GIVEN INFORMATION –
···

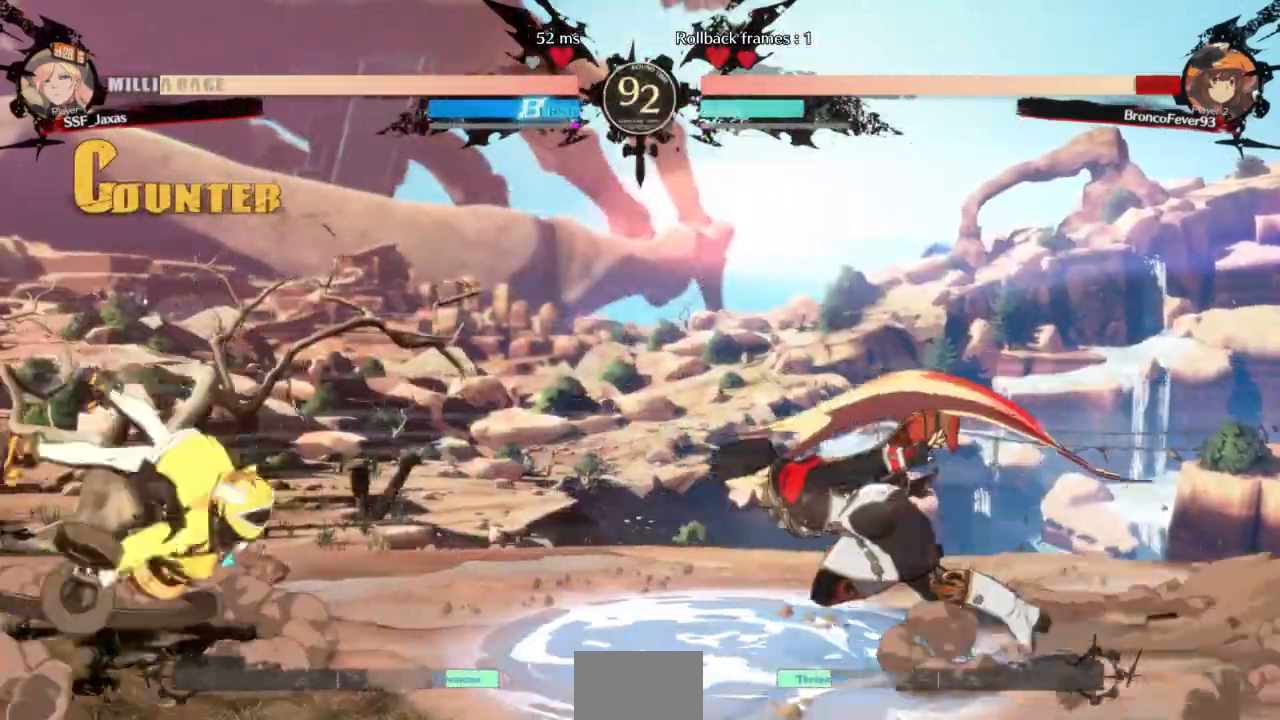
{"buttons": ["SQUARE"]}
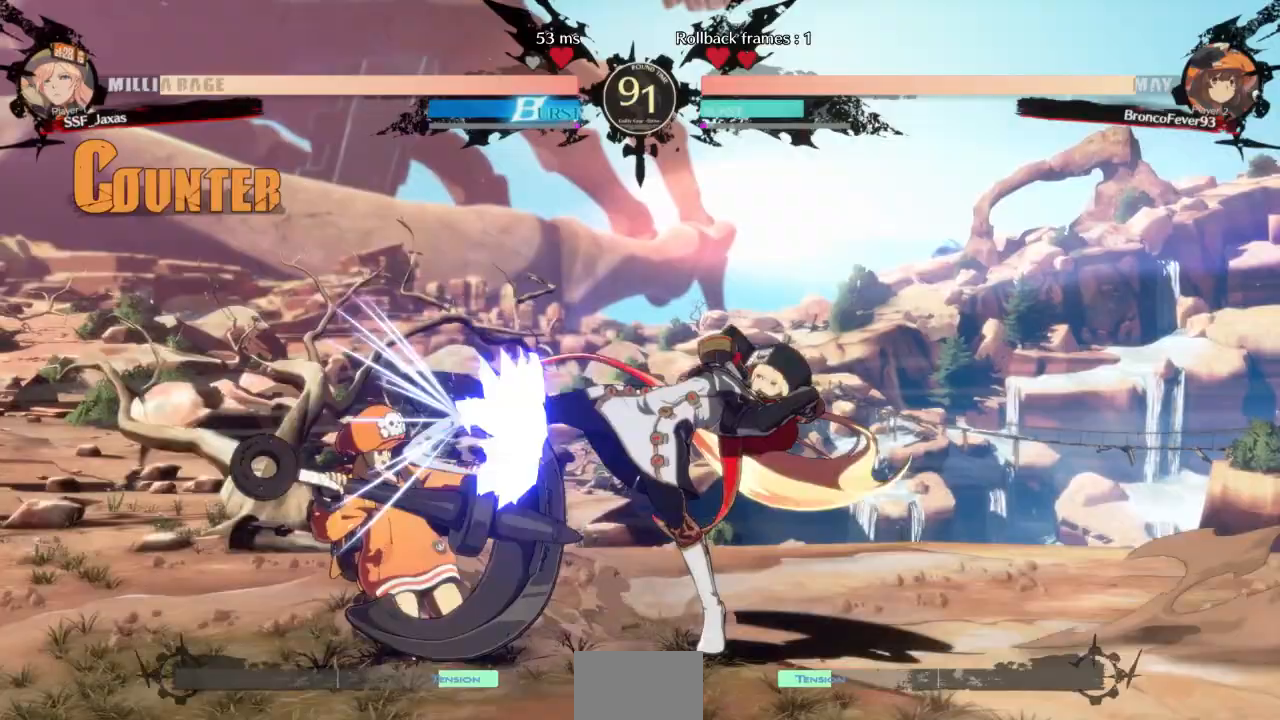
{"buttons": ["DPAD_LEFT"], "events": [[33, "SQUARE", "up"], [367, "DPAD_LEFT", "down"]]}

···

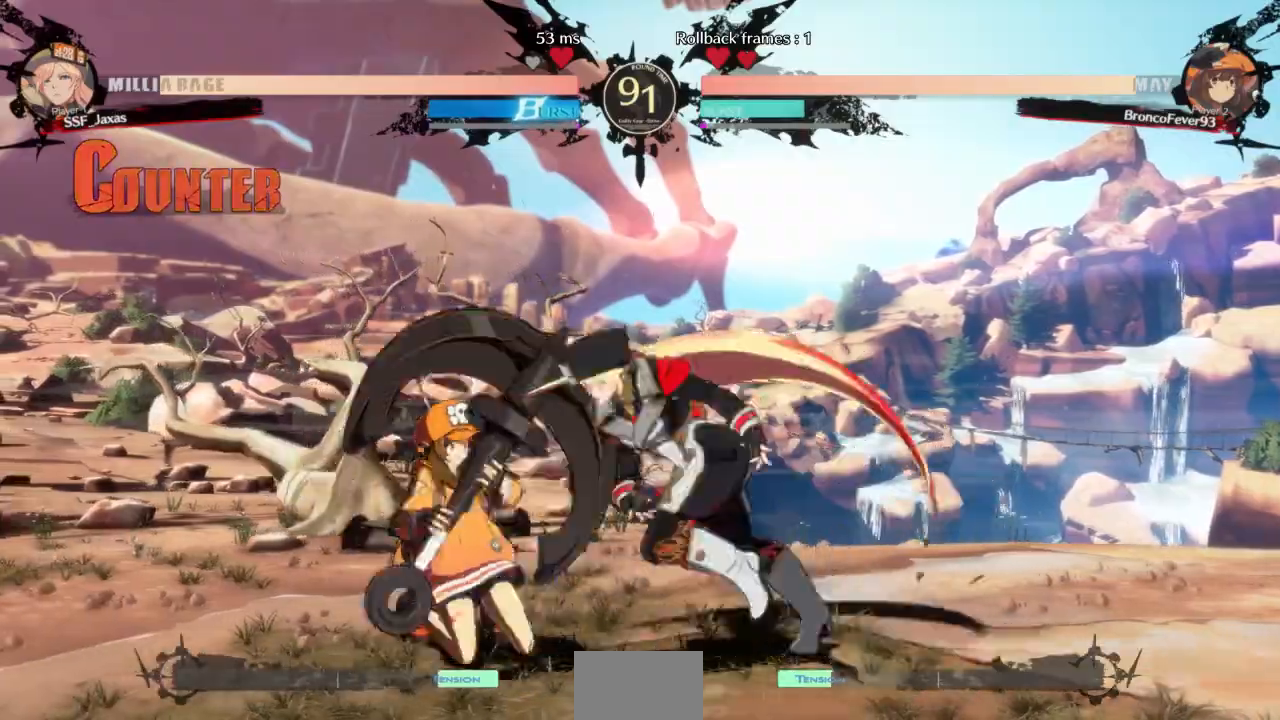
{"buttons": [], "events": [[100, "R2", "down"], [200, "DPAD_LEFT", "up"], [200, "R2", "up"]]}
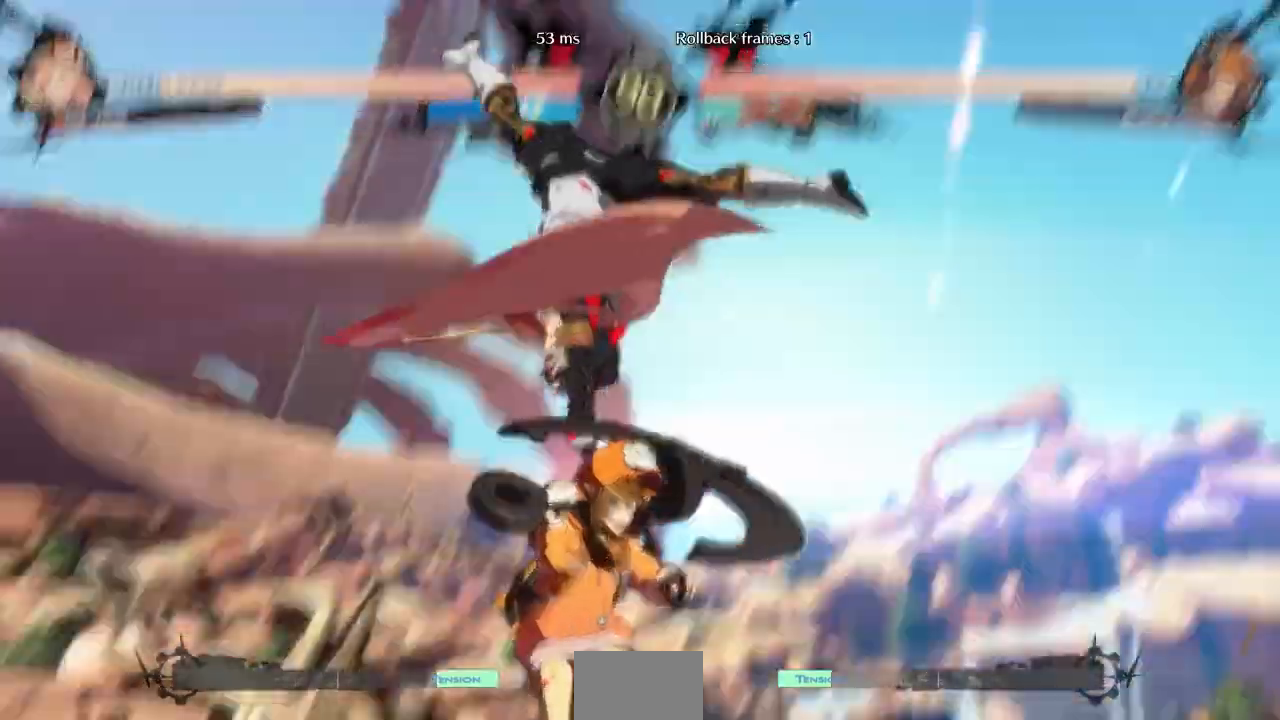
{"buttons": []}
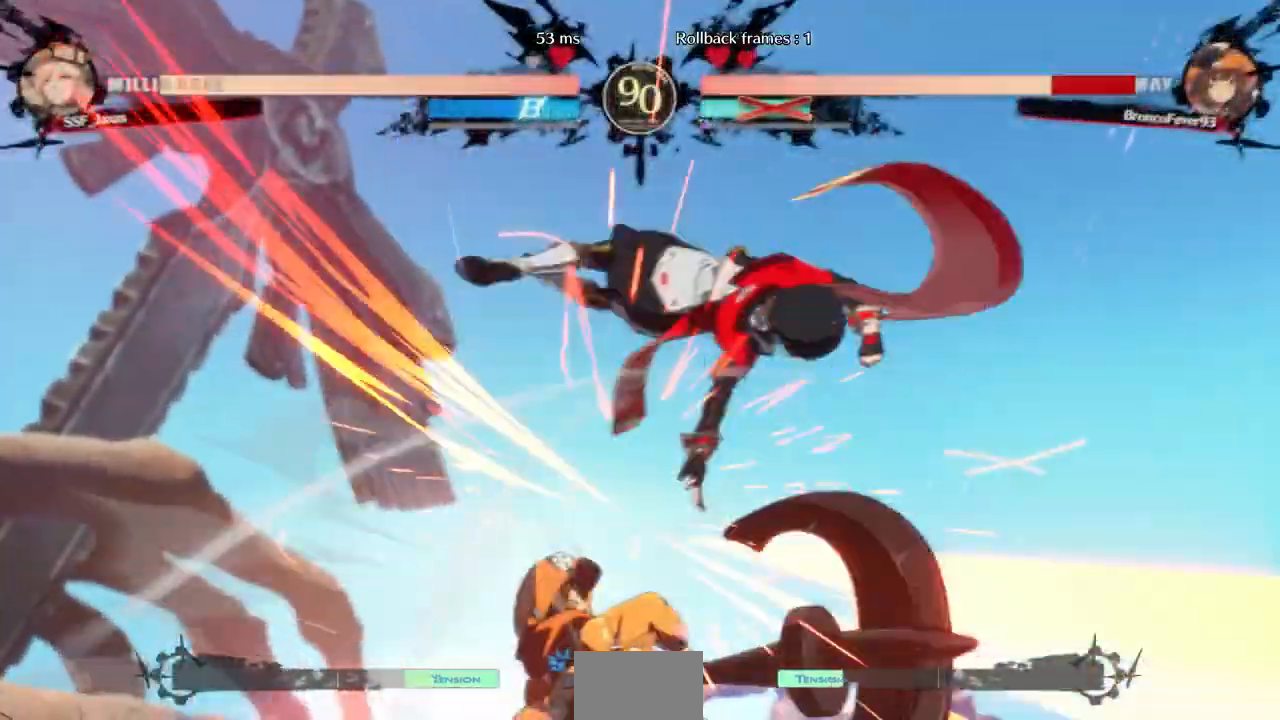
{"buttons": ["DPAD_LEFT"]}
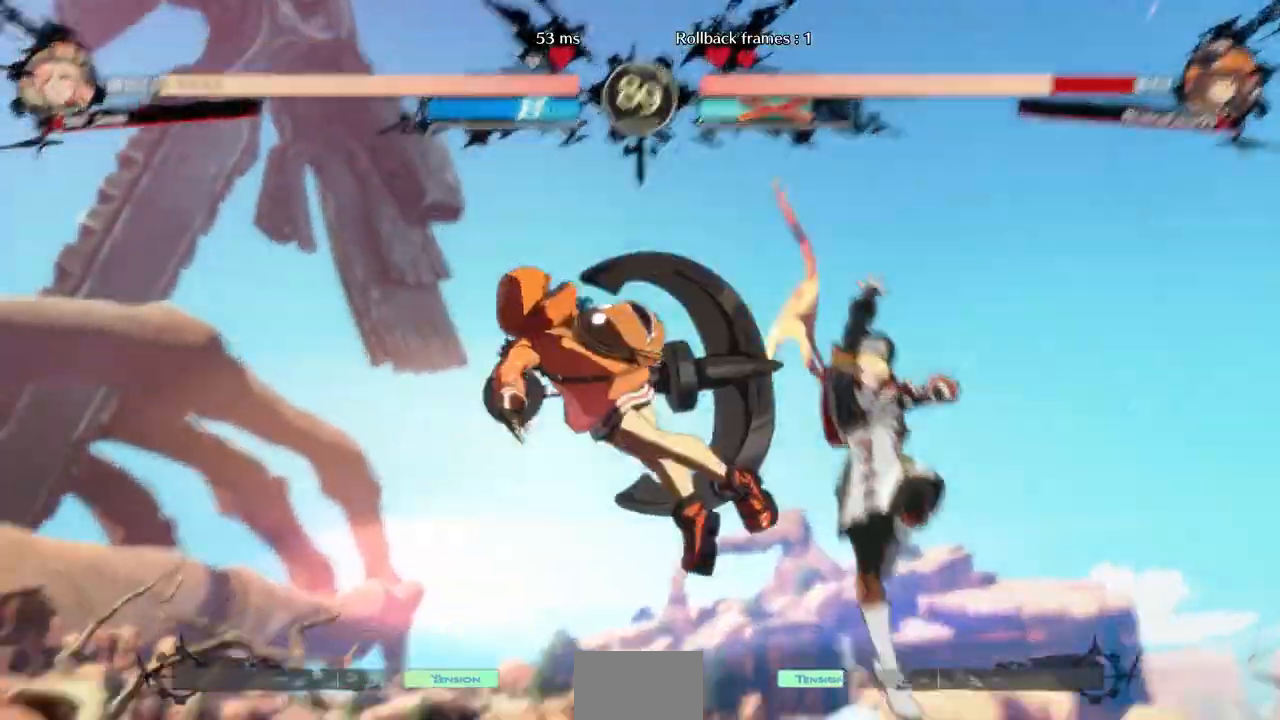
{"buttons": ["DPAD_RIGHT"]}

···

EXERCISE DESCRIPTION – Wherever the string "events" shows up in a line of the records, count that line once. Report the total alone.

ANSWER TO THIS EXERCISE – 2